Ausgewählter Text:
Man sollte nicht mit den falschen Erwartungen kommen: Das neue Holbeins ist keineswegs das alte Silk, auch wenn Mario Lohninger hier jetzt mitmischt. Weit eher wird man Gerichte aus dem Micro finden, wo es weniger diffizil zuging und sich Lohninger seiner Lieblingsgerichte aus aller Welt annahm, insbesondere solchen der japanischen Art. Im Holbeins gibt es grob gezeichnet vor allem Steaks, Pasta, Salate und asiatisch inspirierte Fischspeisen. Das klingt nicht extravagant, kommt aber geschmacklich meist auf den Punkt.

Die Aufgabe:
Nenne bitte die Gerichte, die es laut dem Text über das Holbeins dort vor allem gibt. Die Einträge werden nicht gebraucht, alles Nötige steht im Text über das Holbeins.

Gegebene Angaben:

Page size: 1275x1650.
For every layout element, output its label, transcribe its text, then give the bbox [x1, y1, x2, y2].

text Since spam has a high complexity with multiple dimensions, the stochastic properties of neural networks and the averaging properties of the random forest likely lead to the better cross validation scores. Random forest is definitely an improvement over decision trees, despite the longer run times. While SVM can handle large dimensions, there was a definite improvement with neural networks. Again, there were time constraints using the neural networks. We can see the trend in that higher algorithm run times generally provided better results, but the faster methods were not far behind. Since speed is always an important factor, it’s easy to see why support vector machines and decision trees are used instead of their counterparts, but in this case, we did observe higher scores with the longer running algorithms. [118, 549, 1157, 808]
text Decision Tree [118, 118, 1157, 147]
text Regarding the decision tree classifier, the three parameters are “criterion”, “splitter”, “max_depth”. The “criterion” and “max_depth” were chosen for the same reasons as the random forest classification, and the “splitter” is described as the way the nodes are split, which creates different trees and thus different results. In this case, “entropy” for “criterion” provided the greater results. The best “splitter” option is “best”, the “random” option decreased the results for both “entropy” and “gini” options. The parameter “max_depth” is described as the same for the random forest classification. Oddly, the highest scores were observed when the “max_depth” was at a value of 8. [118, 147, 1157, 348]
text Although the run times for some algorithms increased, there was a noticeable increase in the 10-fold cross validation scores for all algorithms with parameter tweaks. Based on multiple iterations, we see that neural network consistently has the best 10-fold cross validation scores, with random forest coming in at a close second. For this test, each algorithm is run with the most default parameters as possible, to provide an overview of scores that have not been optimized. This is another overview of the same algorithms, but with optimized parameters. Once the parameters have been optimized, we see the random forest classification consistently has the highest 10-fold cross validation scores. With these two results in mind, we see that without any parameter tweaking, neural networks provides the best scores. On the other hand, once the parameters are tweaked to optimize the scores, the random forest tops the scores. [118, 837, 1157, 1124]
==
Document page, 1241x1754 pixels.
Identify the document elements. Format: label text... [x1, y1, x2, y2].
--
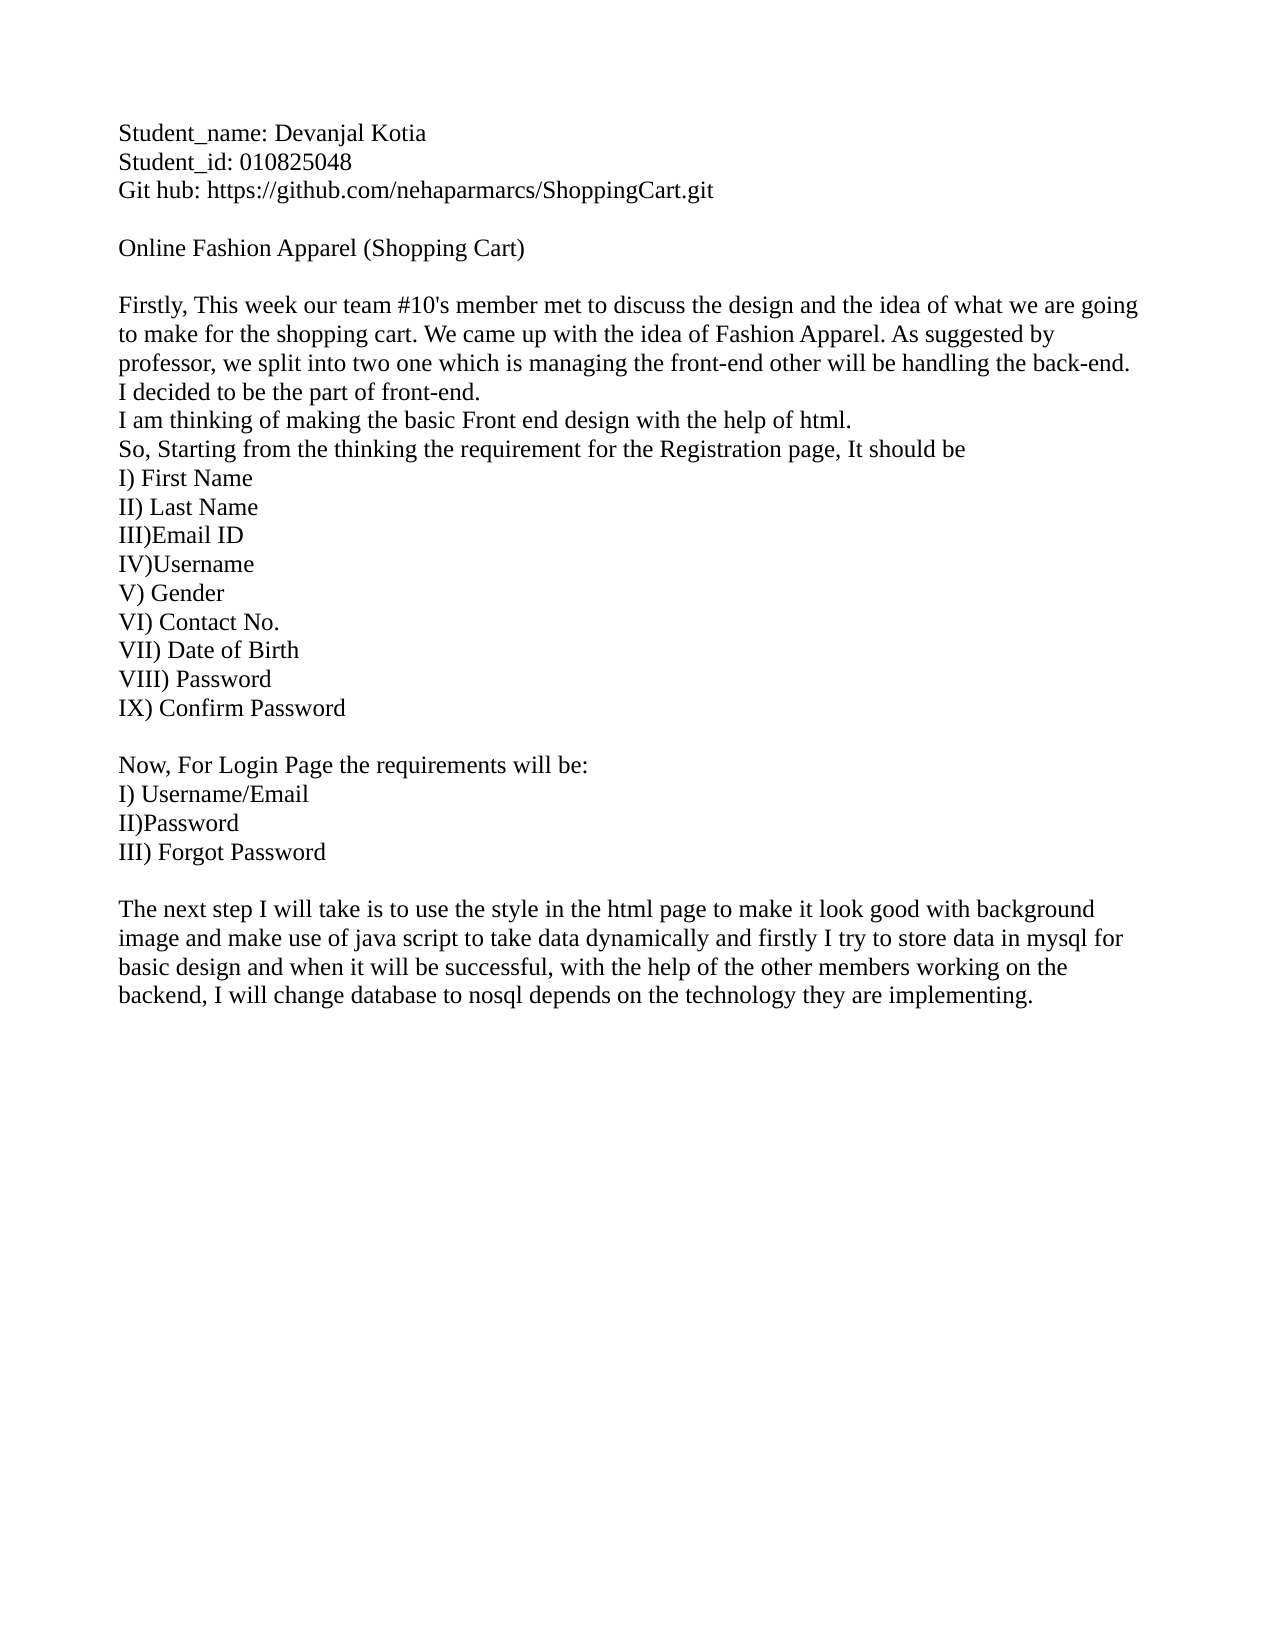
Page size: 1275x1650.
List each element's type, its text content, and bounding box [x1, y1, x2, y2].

Ergebnis:
Vor allem Steaks, Pasta, Salate und asiatisch inspirierte Fischspeisen.